> [INPUT MATERIAL]
[Start of section]

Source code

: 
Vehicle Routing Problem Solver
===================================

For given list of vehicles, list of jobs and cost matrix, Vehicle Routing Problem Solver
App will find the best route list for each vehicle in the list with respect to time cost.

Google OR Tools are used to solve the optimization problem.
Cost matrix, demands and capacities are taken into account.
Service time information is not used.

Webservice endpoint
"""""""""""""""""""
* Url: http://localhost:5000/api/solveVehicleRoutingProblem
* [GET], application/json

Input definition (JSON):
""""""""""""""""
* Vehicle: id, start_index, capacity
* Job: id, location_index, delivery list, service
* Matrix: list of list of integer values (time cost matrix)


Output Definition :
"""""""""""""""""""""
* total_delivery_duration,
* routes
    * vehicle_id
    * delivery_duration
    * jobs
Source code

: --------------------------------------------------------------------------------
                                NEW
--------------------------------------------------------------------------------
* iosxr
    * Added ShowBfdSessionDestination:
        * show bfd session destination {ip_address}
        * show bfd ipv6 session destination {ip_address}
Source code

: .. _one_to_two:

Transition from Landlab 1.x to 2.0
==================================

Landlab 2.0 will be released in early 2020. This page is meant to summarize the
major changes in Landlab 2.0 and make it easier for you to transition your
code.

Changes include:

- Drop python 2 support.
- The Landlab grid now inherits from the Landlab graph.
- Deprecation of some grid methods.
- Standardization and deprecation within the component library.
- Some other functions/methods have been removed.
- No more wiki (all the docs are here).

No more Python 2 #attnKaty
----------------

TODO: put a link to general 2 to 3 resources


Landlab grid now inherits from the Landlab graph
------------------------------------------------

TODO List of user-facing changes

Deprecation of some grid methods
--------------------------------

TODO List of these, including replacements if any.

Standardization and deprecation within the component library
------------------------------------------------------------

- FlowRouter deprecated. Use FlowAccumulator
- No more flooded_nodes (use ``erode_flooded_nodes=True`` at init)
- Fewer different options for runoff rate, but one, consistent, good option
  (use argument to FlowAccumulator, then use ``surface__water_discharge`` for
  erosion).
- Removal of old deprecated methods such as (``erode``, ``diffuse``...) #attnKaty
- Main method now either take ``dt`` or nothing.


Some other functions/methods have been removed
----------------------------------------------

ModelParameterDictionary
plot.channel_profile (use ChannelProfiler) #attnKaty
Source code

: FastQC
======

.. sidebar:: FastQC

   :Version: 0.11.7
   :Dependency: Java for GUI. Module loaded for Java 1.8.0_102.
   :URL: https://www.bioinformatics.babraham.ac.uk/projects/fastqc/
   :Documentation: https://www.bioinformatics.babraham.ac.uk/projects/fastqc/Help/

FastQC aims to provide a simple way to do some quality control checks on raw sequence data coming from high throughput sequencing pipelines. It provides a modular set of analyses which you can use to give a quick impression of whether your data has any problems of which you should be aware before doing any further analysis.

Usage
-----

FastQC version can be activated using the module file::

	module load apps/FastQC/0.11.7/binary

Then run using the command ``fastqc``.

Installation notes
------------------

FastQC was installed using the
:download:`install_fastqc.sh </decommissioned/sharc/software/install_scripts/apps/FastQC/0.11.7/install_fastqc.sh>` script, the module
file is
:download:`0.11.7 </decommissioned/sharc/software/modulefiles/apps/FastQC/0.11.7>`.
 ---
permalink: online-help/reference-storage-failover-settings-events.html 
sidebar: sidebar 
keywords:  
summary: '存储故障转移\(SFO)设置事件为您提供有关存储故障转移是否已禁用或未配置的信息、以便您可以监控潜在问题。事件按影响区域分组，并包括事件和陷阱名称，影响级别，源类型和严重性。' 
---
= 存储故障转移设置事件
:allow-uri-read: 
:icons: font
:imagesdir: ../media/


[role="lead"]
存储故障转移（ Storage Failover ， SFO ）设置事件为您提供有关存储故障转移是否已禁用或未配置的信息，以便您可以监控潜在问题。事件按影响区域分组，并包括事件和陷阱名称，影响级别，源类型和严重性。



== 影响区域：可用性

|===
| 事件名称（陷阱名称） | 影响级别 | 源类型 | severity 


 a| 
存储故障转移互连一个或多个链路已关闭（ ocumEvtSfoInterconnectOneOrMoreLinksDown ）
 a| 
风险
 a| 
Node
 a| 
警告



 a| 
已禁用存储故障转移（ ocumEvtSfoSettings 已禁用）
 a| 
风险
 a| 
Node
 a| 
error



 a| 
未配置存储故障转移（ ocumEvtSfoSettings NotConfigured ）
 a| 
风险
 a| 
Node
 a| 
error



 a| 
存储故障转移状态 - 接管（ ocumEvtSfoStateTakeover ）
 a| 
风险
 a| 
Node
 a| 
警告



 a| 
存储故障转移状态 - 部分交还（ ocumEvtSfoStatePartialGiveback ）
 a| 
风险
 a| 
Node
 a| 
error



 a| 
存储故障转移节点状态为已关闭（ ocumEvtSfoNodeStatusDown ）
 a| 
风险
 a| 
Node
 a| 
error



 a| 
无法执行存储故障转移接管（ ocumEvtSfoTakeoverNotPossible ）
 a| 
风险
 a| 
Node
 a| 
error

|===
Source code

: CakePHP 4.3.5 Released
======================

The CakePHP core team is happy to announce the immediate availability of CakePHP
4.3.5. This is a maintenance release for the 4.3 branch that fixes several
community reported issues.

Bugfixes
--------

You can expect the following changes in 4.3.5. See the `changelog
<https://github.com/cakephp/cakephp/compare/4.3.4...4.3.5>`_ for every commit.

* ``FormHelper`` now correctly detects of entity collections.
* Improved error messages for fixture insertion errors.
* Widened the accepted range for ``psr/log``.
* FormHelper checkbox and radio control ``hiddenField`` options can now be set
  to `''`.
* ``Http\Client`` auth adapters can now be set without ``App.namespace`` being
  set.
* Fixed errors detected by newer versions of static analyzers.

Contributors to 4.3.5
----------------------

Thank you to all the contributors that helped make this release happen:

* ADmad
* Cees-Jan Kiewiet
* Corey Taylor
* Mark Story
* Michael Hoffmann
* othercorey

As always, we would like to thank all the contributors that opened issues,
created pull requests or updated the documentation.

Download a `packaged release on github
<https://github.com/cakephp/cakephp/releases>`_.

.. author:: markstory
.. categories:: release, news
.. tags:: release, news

[End of section]

> [WHAT THE TASK ASKS] Would you please reproduce all of the lines above exactly?

> [SOLUTION]
Source code

: 
Vehicle Routing Problem Solver
===================================

For given list of vehicles, list of jobs and cost matrix, Vehicle Routing Problem Solver
App will find the best route list for each vehicle in the list with respect to time cost.

Google OR Tools are used to solve the optimization problem.
Cost matrix, demands and capacities are taken into account.
Service time information is not used.

Webservice endpoint
"""""""""""""""""""
* Url: http://localhost:5000/api/solveVehicleRoutingProblem
* [GET], application/json

Input definition (JSON):
""""""""""""""""
* Vehicle: id, start_index, capacity
* Job: id, location_index, delivery list, service
* Matrix: list of list of integer values (time cost matrix)


Output Definition :
"""""""""""""""""""""
* total_delivery_duration,
* routes
    * vehicle_id
    * delivery_duration
    * jobs
Source code

: --------------------------------------------------------------------------------
                                NEW
--------------------------------------------------------------------------------
* iosxr
    * Added ShowBfdSessionDestination:
        * show bfd session destination {ip_address}
        * show bfd ipv6 session destination {ip_address}
Source code

: .. _one_to_two:

Transition from Landlab 1.x to 2.0
==================================

Landlab 2.0 will be released in early 2020. This page is meant to summarize the
major changes in Landlab 2.0 and make it easier for you to transition your
code.

Changes include:

- Drop python 2 support.
- The Landlab grid now inherits from the Landlab graph.
- Deprecation of some grid methods.
- Standardization and deprecation within the component library.
- Some other functions/methods have been removed.
- No more wiki (all the docs are here).

No more Python 2 #attnKaty
----------------

TODO: put a link to general 2 to 3 resources


Landlab grid now inherits from the Landlab graph
------------------------------------------------

TODO List of user-facing changes

Deprecation of some grid methods
--------------------------------

TODO List of these, including replacements if any.

Standardization and deprecation within the component library
------------------------------------------------------------

- FlowRouter deprecated. Use FlowAccumulator
- No more flooded_nodes (use ``erode_flooded_nodes=True`` at init)
- Fewer different options for runoff rate, but one, consistent, good option
  (use argument to FlowAccumulator, then use ``surface__water_discharge`` for
  erosion).
- Removal of old deprecated methods such as (``erode``, ``diffuse``...) #attnKaty
- Main method now either take ``dt`` or nothing.


Some other functions/methods have been removed
----------------------------------------------

ModelParameterDictionary
plot.channel_profile (use ChannelProfiler) #attnKaty
Source code

: FastQC
======

.. sidebar:: FastQC

   :Version: 0.11.7
   :Dependency: Java for GUI. Module loaded for Java 1.8.0_102.
   :URL: https://www.bioinformatics.babraham.ac.uk/projects/fastqc/
   :Documentation: https://www.bioinformatics.babraham.ac.uk/projects/fastqc/Help/

FastQC aims to provide a simple way to do some quality control checks on raw sequence data coming from high throughput sequencing pipelines. It provides a modular set of analyses which you can use to give a quick impression of whether your data has any problems of which you should be aware before doing any further analysis.

Usage
-----

FastQC version can be activated using the module file::

	module load apps/FastQC/0.11.7/binary

Then run using the command ``fastqc``.

Installation notes
------------------

FastQC was installed using the
:download:`install_fastqc.sh </decommissioned/sharc/software/install_scripts/apps/FastQC/0.11.7/install_fastqc.sh>` script, the module
file is
:download:`0.11.7 </decommissioned/sharc/software/modulefiles/apps/FastQC/0.11.7>`.
 ---
permalink: online-help/reference-storage-failover-settings-events.html 
sidebar: sidebar 
keywords:  
summary: '存储故障转移\(SFO)设置事件为您提供有关存储故障转移是否已禁用或未配置的信息、以便您可以监控潜在问题。事件按影响区域分组，并包括事件和陷阱名称，影响级别，源类型和严重性。' 
---
= 存储故障转移设置事件
:allow-uri-read: 
:icons: font
:imagesdir: ../media/


[role="lead"]
存储故障转移（ Storage Failover ， SFO ）设置事件为您提供有关存储故障转移是否已禁用或未配置的信息，以便您可以监控潜在问题。事件按影响区域分组，并包括事件和陷阱名称，影响级别，源类型和严重性。



== 影响区域：可用性

|===
| 事件名称（陷阱名称） | 影响级别 | 源类型 | severity 


 a| 
存储故障转移互连一个或多个链路已关闭（ ocumEvtSfoInterconnectOneOrMoreLinksDown ）
 a| 
风险
 a| 
Node
 a| 
警告



 a| 
已禁用存储故障转移（ ocumEvtSfoSettings 已禁用）
 a| 
风险
 a| 
Node
 a| 
error



 a| 
未配置存储故障转移（ ocumEvtSfoSettings NotConfigured ）
 a| 
风险
 a| 
Node
 a| 
error



 a| 
存储故障转移状态 - 接管（ ocumEvtSfoStateTakeover ）
 a| 
风险
 a| 
Node
 a| 
警告



 a| 
存储故障转移状态 - 部分交还（ ocumEvtSfoStatePartialGiveback ）
 a| 
风险
 a| 
Node
 a| 
error



 a| 
存储故障转移节点状态为已关闭（ ocumEvtSfoNodeStatusDown ）
 a| 
风险
 a| 
Node
 a| 
error



 a| 
无法执行存储故障转移接管（ ocumEvtSfoTakeoverNotPossible ）
 a| 
风险
 a| 
Node
 a| 
error

|===
Source code

: CakePHP 4.3.5 Released
======================

The CakePHP core team is happy to announce the immediate availability of CakePHP
4.3.5. This is a maintenance release for the 4.3 branch that fixes several
community reported issues.

Bugfixes
--------

You can expect the following changes in 4.3.5. See the `changelog
<https://github.com/cakephp/cakephp/compare/4.3.4...4.3.5>`_ for every commit.

* ``FormHelper`` now correctly detects of entity collections.
* Improved error messages for fixture insertion errors.
* Widened the accepted range for ``psr/log``.
* FormHelper checkbox and radio control ``hiddenField`` options can now be set
  to `''`.
* ``Http\Client`` auth adapters can now be set without ``App.namespace`` being
  set.
* Fixed errors detected by newer versions of static analyzers.

Contributors to 4.3.5
----------------------

Thank you to all the contributors that helped make this release happen:

* ADmad
* Cees-Jan Kiewiet
* Corey Taylor
* Mark Story
* Michael Hoffmann
* othercorey

As always, we would like to thank all the contributors that opened issues,
created pull requests or updated the documentation.

Download a `packaged release on github
<https://github.com/cakephp/cakephp/releases>`_.

.. author:: markstory
.. categories:: release, news
.. tags:: release, news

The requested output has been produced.